[Saved data entries]

────────────────

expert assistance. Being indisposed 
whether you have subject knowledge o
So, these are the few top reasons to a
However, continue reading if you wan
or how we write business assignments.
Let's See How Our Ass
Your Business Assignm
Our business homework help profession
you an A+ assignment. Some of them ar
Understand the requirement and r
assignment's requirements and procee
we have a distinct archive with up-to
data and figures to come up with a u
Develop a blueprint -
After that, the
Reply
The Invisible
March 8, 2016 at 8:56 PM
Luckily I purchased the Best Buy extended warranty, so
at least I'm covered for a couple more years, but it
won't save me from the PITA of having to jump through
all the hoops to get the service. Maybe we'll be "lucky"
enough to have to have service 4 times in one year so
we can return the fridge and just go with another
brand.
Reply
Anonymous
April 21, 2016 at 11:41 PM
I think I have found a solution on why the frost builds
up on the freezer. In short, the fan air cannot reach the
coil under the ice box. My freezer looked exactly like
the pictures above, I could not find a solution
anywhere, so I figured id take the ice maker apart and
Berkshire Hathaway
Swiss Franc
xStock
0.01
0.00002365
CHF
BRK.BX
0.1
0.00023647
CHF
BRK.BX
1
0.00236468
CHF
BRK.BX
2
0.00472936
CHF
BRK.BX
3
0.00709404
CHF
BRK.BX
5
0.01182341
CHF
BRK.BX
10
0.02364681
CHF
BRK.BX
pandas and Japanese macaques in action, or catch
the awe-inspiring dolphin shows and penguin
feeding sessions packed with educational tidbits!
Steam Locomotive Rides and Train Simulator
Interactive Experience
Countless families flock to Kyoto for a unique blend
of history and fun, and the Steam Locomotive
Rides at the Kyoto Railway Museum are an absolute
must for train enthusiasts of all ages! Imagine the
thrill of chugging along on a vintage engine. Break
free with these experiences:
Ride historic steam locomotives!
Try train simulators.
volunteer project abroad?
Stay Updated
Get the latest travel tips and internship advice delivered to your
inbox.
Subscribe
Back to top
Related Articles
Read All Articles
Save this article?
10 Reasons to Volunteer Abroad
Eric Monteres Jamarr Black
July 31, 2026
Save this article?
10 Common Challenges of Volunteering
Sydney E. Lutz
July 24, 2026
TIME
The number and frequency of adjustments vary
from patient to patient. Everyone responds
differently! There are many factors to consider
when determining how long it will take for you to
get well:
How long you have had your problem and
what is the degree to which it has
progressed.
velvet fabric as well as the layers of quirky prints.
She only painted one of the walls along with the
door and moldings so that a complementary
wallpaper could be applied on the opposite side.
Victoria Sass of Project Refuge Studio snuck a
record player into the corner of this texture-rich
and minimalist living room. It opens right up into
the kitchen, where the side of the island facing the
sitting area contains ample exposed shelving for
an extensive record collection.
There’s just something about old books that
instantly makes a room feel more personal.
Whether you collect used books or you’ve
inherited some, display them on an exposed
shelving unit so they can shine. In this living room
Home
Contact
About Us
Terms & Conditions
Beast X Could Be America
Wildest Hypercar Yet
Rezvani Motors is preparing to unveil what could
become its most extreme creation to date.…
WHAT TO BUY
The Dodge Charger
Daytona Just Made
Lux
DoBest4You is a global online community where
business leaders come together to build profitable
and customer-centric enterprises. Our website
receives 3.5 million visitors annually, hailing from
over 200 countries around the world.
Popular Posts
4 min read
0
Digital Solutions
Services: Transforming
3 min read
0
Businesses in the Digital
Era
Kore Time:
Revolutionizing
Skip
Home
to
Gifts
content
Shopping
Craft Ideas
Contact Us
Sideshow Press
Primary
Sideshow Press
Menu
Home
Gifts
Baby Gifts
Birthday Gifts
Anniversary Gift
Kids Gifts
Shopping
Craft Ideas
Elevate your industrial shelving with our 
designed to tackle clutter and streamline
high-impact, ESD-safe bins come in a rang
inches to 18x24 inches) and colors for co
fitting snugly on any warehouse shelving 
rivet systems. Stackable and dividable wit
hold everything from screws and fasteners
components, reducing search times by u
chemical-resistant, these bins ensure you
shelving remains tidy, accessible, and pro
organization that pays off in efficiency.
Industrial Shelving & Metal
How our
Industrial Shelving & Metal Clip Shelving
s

────────────────

Retype the data in full, and keep every line identical to the original.

expert assistance. Being indisposed 
whether you have subject knowledge o
So, these are the few top reasons to a
However, continue reading if you wan
or how we write business assignments.
Let's See How Our Ass
Your Business Assignm
Our business homework help profession
you an A+ assignment. Some of them ar
Understand the requirement and r
assignment's requirements and procee
we have a distinct archive with up-to
data and figures to come up with a u
Develop a blueprint -
After that, the
Reply
The Invisible
March 8, 2016 at 8:56 PM
Luckily I purchased the Best Buy extended warranty, so
at least I'm covered for a couple more years, but it
won't save me from the PITA of having to jump through
all the hoops to get the service. Maybe we'll be "lucky"
enough to have to have service 4 times in one year so
we can return the fridge and just go with another
brand.
Reply
Anonymous
April 21, 2016 at 11:41 PM
I think I have found a solution on why the frost builds
up on the freezer. In short, the fan air cannot reach the
coil under the ice box. My freezer looked exactly like
the pictures above, I could not find a solution
anywhere, so I figured id take the ice maker apart and
Berkshire Hathaway
Swiss Franc
xStock
0.01
0.00002365
CHF
BRK.BX
0.1
0.00023647
CHF
BRK.BX
1
0.00236468
CHF
BRK.BX
2
0.00472936
CHF
BRK.BX
3
0.00709404
CHF
BRK.BX
5
0.01182341
CHF
BRK.BX
10
0.02364681
CHF
BRK.BX
pandas and Japanese macaques in action, or catch
the awe-inspiring dolphin shows and penguin
feeding sessions packed with educational tidbits!
Steam Locomotive Rides and Train Simulator
Interactive Experience
Countless families flock to Kyoto for a unique blend
of history and fun, and the Steam Locomotive
Rides at the Kyoto Railway Museum are an absolute
must for train enthusiasts of all ages! Imagine the
thrill of chugging along on a vintage engine. Break
free with these experiences:
Ride historic steam locomotives!
Try train simulators.
volunteer project abroad?
Stay Updated
Get the latest travel tips and internship advice delivered to your
inbox.
Subscribe
Back to top
Related Articles
Read All Articles
Save this article?
10 Reasons to Volunteer Abroad
Eric Monteres Jamarr Black
July 31, 2026
Save this article?
10 Common Challenges of Volunteering
Sydney E. Lutz
July 24, 2026
TIME
The number and frequency of adjustments vary
from patient to patient. Everyone responds
differently! There are many factors to consider
when determining how long it will take for you to
get well:
How long you have had your problem and
what is the degree to which it has
progressed.
velvet fabric as well as the layers of quirky prints.
She only painted one of the walls along with the
door and moldings so that a complementary
wallpaper could be applied on the opposite side.
Victoria Sass of Project Refuge Studio snuck a
record player into the corner of this texture-rich
and minimalist living room. It opens right up into
the kitchen, where the side of the island facing the
sitting area contains ample exposed shelving for
an extensive record collection.
There’s just something about old books that
instantly makes a room feel more personal.
Whether you collect used books or you’ve
inherited some, display them on an exposed
shelving unit so they can shine. In this living room
Home
Contact
About Us
Terms & Conditions
Beast X Could Be America
Wildest Hypercar Yet
Rezvani Motors is preparing to unveil what could
become its most extreme creation to date.…
WHAT TO BUY
The Dodge Charger
Daytona Just Made
Lux
DoBest4You is a global online community where
business leaders come together to build profitable
and customer-centric enterprises. Our website
receives 3.5 million visitors annually, hailing from
over 200 countries around the world.
Popular Posts
4 min read
0
Digital Solutions
Services: Transforming
3 min read
0
Businesses in the Digital
Era
Kore Time:
Revolutionizing
Skip
Home
to
Gifts
content
Shopping
Craft Ideas
Contact Us
Sideshow Press
Primary
Sideshow Press
Menu
Home
Gifts
Baby Gifts
Birthday Gifts
Anniversary Gift
Kids Gifts
Shopping
Craft Ideas
Elevate your industrial shelving with our 
designed to tackle clutter and streamline
high-impact, ESD-safe bins come in a rang
inches to 18x24 inches) and colors for co
fitting snugly on any warehouse shelving 
rivet systems. Stackable and dividable wit
hold everything from screws and fasteners
components, reducing search times by u
chemical-resistant, these bins ensure you
shelving remains tidy, accessible, and pro
organization that pays off in efficiency.
Industrial Shelving & Metal
How our
Industrial Shelving & Metal Clip Shelving
s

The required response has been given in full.